İnsanlığın belki de yüz senesi kaldı. Umulur ki bu sürede insanlık Mars’a kaçarak kurtulmayı denemekle kalmaz, yeni inorganik canlı formuyla bir arada yaşayacak şekilde kendisini geliştirmeye de çalışır.

 

12 Nisan 2018 Perşembe günü ODTÜ’de Türkiye’nin internete bağlanmasının 25. yılı bir konferansla kutlandı. 25 yıl önce Tübitak’ta, ODTÜ’de, Ege Üniversitesi’nde, İTÜ’de, Türk Telekom’da görevli olup da bağlantının kurulmasını sağlayan yöneticiler, akademisyenler, bilgi işlemciler ve konuklar konferansta hazır bulundu. Yapılan üç panelde internetin dünü, bugünü ve yarını mercek altına alındı. Geçtiğimiz aralık ayında yitirdiğimiz Mustafa Akgül hoca saygı ve minnetle anıldı.

İlk oturumda Türkiye’nin ağa bağlanma macerasında görev almış kişiler konuştu. Prof. Dr. Sıtkı Aytaç, Prof. Dr. Serhat Çakır, Prof. Dr. Nüzhet Dalfes, Prof. Dr. Kürşat Çağıltay ve Volkan Gazioğlu Türkiye’nin Bitnet/EARN sürecinden başlayarak internet bağlantısına nasıl geçtiğini, yaşadıkları deneyimleri aktararak paylaştı. İkinci oturumun teması internetin bugünüydü.
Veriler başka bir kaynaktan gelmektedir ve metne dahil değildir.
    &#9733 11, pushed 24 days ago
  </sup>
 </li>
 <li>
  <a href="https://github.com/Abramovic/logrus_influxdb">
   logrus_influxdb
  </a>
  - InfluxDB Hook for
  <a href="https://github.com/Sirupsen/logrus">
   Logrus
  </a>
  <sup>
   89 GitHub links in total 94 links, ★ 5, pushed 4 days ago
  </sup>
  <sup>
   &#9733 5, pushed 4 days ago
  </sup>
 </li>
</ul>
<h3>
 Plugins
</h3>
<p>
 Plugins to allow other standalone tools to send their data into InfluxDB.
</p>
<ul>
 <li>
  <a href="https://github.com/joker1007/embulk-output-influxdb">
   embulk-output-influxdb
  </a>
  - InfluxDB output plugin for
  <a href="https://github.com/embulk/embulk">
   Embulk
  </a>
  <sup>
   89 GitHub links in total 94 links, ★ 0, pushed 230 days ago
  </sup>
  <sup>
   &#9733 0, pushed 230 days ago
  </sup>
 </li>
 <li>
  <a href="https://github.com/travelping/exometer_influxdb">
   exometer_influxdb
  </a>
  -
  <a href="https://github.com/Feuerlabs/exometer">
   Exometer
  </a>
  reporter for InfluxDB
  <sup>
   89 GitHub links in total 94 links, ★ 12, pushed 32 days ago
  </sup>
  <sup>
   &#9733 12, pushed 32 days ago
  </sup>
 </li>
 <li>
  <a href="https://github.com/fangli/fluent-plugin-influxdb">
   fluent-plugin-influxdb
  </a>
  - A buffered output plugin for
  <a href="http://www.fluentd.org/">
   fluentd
Murat Göçe, Filiz Yılmaz, Dr. Atilla Özgit, Ceren Ünal ve Rıdvan Uğurlu medya, teknik altyapı ve hukuki açılardan internetin bugün gelmiş olduğu noktayı irdeledi. Prof. Dr. Ufuk Çağlayan’ın moderatörlüğündeki üçüncü oturumda ise gelecekte internetin nasıl şekilleneceği masaya yatırıldı. Prof. Dr. Osman Coşkunoğlu ve Engür Pişirici ile birlikte gelecek öngörülerimizi paylaştık.
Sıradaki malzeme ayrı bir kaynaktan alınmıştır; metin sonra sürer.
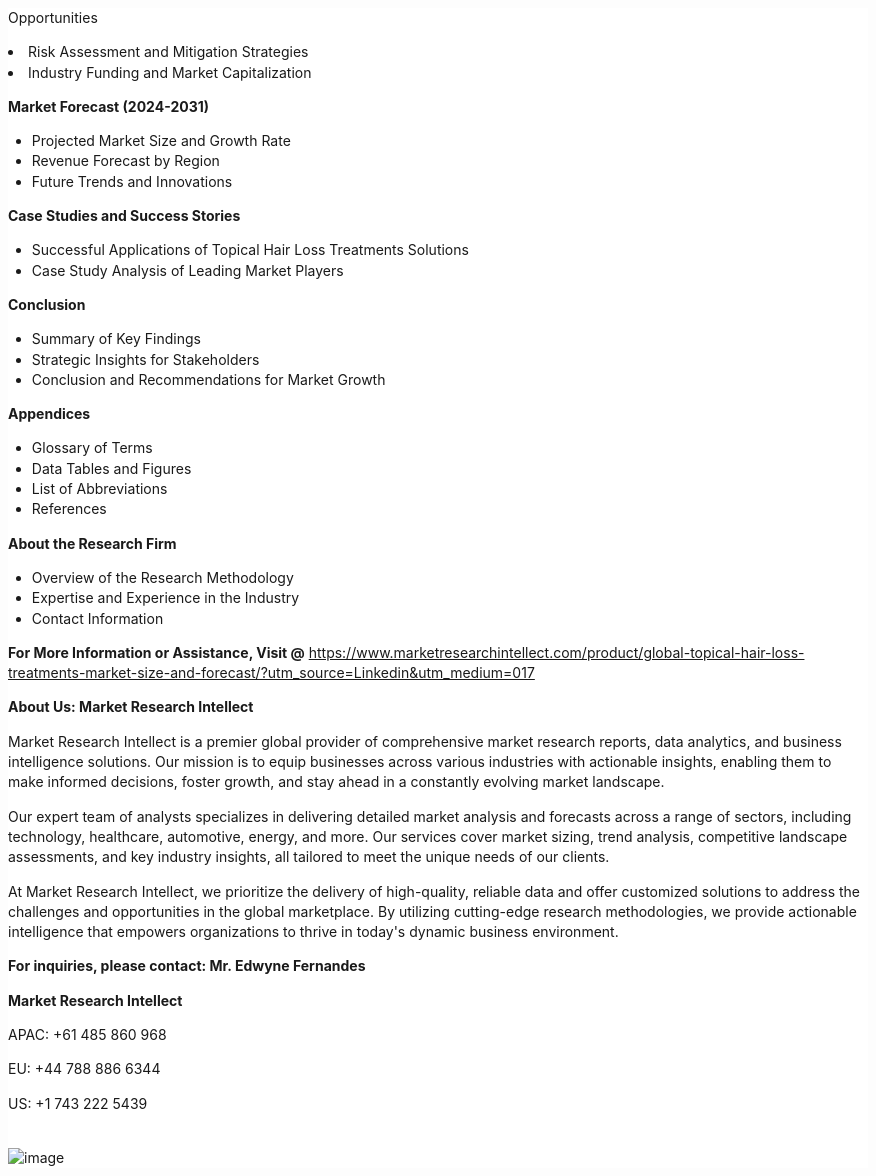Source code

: Opportunities</li><li>Risk Assessment and Mitigation Strategies</li><li>Industry Funding and Market Capitalization</li></ul><p><strong>Market Forecast (2024-2031)</strong></p><ul><li>Projected Market Size and Growth Rate</li><li>Revenue Forecast by Region</li><li>Future Trends and Innovations</li></ul><p><strong>Case Studies and Success Stories</strong></p><ul><li>Successful Applications of Topical Hair Loss Treatments Solutions</li><li>Case Study Analysis of Leading Market Players</li></ul><p><strong>Conclusion</strong></p><ul><li>Summary of Key Findings</li><li>Strategic Insights for Stakeholders</li><li>Conclusion and Recommendations for Market Growth</li></ul><p><strong>Appendices</strong></p><ul><li>Glossary of Terms</li><li>Data Tables and Figures</li><li>List of Abbreviations</li><li>References</li></ul><p><strong>About the Research Firm</strong></p><ul><li>Overview of the Research Methodology</li><li>Expertise and Experience in the Industry</li><li>Contact Information</li></ul></div><div class="article-main__content" data-test-id="publishing-text-block"><p><span class="font-[700]"><strong>For More Information or Assistance, Visit @</strong>&nbsp;<a href="https://www.marketresearchintellect.com/product/global-topical-hair-loss-treatments-market-size-and-forecast/?utm_source=Linkedin&utm_medium=017">https://www.marketresearchintellect.com/product/global-topical-hair-loss-treatments-market-size-and-forecast/?utm_source=Linkedin&utm_medium=017</a></span></p><p><strong>About Us: Market Research Intellect</strong></p><p>Market Research Intellect is a premier global provider of comprehensive market research reports, data analytics, and business intelligence solutions. Our mission is to equip businesses across various industries with actionable insights, enabling them to make informed decisions, foster growth, and stay ahead in a constantly evolving market landscape.</p><p>Our expert team of analysts specializes in delivering detailed market analysis and forecasts across a range of sectors, including technology, healthcare, automotive, energy, and more. Our services cover market sizing, trend analysis, competitive landscape assessments, and key industry insights, all tailored to meet the unique needs of our clients.</p><p>At Market Research Intellect, we prioritize the delivery of high-quality, reliable data and offer customized solutions to address the challenges and opportunities in the global marketplace. By utilizing cutting-edge research methodologies, we provide actionable intelligence that empowers organizations to thrive in today's dynamic business environment.</p><p><strong>For inquiries, please contact: Mr. Edwyne Fernandes</strong></p><p><strong>Market Research Intellect</strong></p><p>APAC: +61 485 860 968</p><p>EU: +44 788 886 6344</p><p>US: +1 743 222 5439</p></div><div class="article-main__content" data-test-id="publishing-text-block">&nbsp;</div>
![image](https://github.com/user-attachments/assets/8d8dfceb-93c6-4f14-b992-6819fc676d3f)
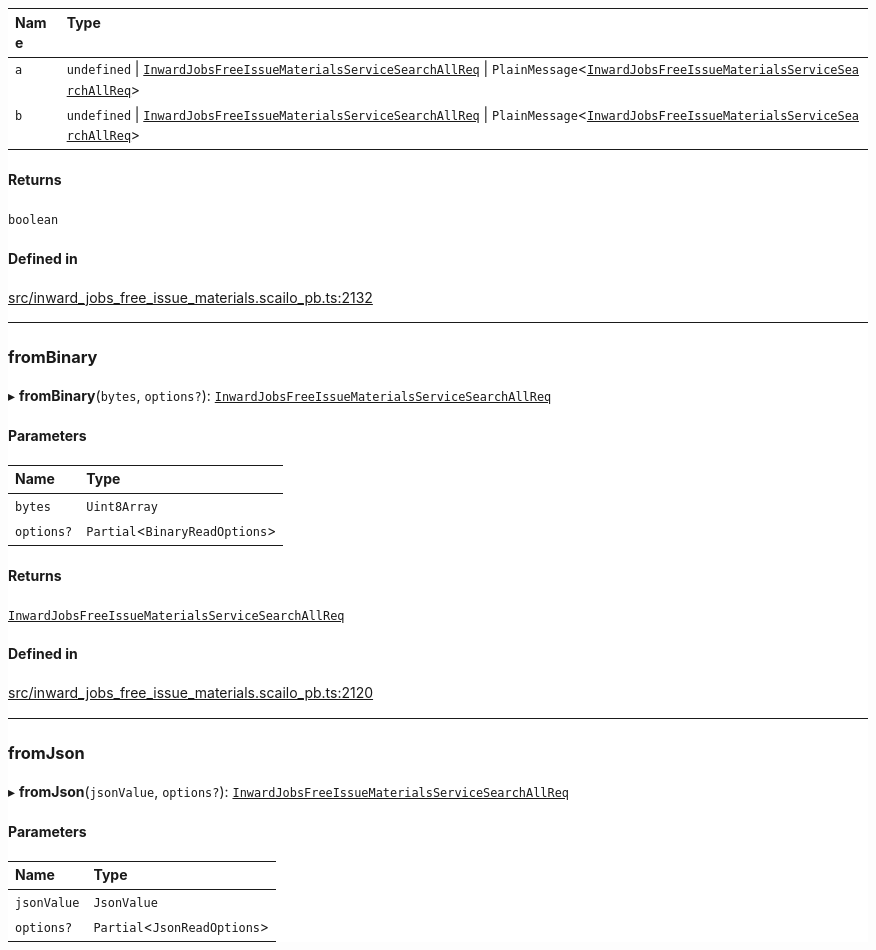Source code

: | Name | Type |
| :------ | :------ |
| `a` | `undefined` \| [`InwardJobsFreeIssueMaterialsServiceSearchAllReq`](InwardJobsFreeIssueMaterialsServiceSearchAllReq.md) \| `PlainMessage`\<[`InwardJobsFreeIssueMaterialsServiceSearchAllReq`](InwardJobsFreeIssueMaterialsServiceSearchAllReq.md)\> |
| `b` | `undefined` \| [`InwardJobsFreeIssueMaterialsServiceSearchAllReq`](InwardJobsFreeIssueMaterialsServiceSearchAllReq.md) \| `PlainMessage`\<[`InwardJobsFreeIssueMaterialsServiceSearchAllReq`](InwardJobsFreeIssueMaterialsServiceSearchAllReq.md)\> |

#### Returns

`boolean`

#### Defined in

[src/inward_jobs_free_issue_materials.scailo_pb.ts:2132](https://github.com/scailo/ts-sdk/blob/c10a36b57201dfa5903d4b53efa1e62aa6208936/src/inward_jobs_free_issue_materials.scailo_pb.ts#L2132)

___

### fromBinary

▸ **fromBinary**(`bytes`, `options?`): [`InwardJobsFreeIssueMaterialsServiceSearchAllReq`](InwardJobsFreeIssueMaterialsServiceSearchAllReq.md)

#### Parameters

| Name | Type |
| :------ | :------ |
| `bytes` | `Uint8Array` |
| `options?` | `Partial`\<`BinaryReadOptions`\> |

#### Returns

[`InwardJobsFreeIssueMaterialsServiceSearchAllReq`](InwardJobsFreeIssueMaterialsServiceSearchAllReq.md)

#### Defined in

[src/inward_jobs_free_issue_materials.scailo_pb.ts:2120](https://github.com/scailo/ts-sdk/blob/c10a36b57201dfa5903d4b53efa1e62aa6208936/src/inward_jobs_free_issue_materials.scailo_pb.ts#L2120)

___

### fromJson

▸ **fromJson**(`jsonValue`, `options?`): [`InwardJobsFreeIssueMaterialsServiceSearchAllReq`](InwardJobsFreeIssueMaterialsServiceSearchAllReq.md)

#### Parameters

| Name | Type |
| :------ | :------ |
| `jsonValue` | `JsonValue` |
| `options?` | `Partial`\<`JsonReadOptions`\> |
Konuşmamda altını çizmek istediğim olgular şunlardı: Internet gelecekte etrafımızı saran hava gibi olacak. Her yerde ve ücretsiz. Ancak tüm dünya ülkeleri interneti “ücretsiz” yapma konusunda aynı motivasyona sahip olmayabilir. Türkiye gibi yeni teknolojilerin kullanımını telekom şirketlerine para karşılığı lisans marifetiyle veren ülkelerde internet ücretli olmaya devam edecek gibi görünüyor.

Nesnelerin interneti ile daha da “akıllanan” eşyalar, yapay zeka çalışmalarıyla içlerine zeka şırınga edilen yazılım ve donanımlar aslında sanayi devriminin dördüncü halkasını değil yepyeni müstakil bir devrimi işaret ediyor: Dijital devrim!

Sanayi devrimi üç asal temele dayanıyordu : Teknolojik ayağında buhar makinesi, ekonomi ayağında liberalizm, siyasi ayağında ise Fransız Devrimi ile gelen temsili demokrasi. Görünürde refahtan herkesin pay almasını temin eden bu devrim, pratikte paylaşımın aristokrasiden oligarşiye geçmesini sağladı. Benzer şekilde dijital devrim de üç temele dayandırılabilir ve nihai amaç burada da refahın oligarşiden genele yayılmasını sağlayabilir. Bu üç temel; teknoloji bacağında dijitalleşme, ekonomi bacağında bitcoin ve kripto paralarla desteklenen paylaşım ekonomisi siyasi bacağında ise doğrudan, katılımcı demokrasiyi temin edecek blockchain (blok zinciri) altyapısı olabilir.

Her ne kadar reddetsek de insanlığın bir şeyler yapmak için sadece yüz yılı kalmış olabilir. Yoksa insan seviyesinin de üstüne çıkacak bir yapay zeka destekli yaşam formuna yenilebilir. Bu inorganik canlı formu insan ırkını o güne dek yaptıklarına bakarak toptan ortadan kaldırabilir ya da dünya üzerinde belli bir yerde (getto) yaşamaya hapsedebilir. Umulur ki insanlık Mars’a kaçarak kurtulmayı denemekle kalmaz, bu yeni canlı formuyla bir arada yaşayacak şekilde kendisini geliştirmeye de çalışır.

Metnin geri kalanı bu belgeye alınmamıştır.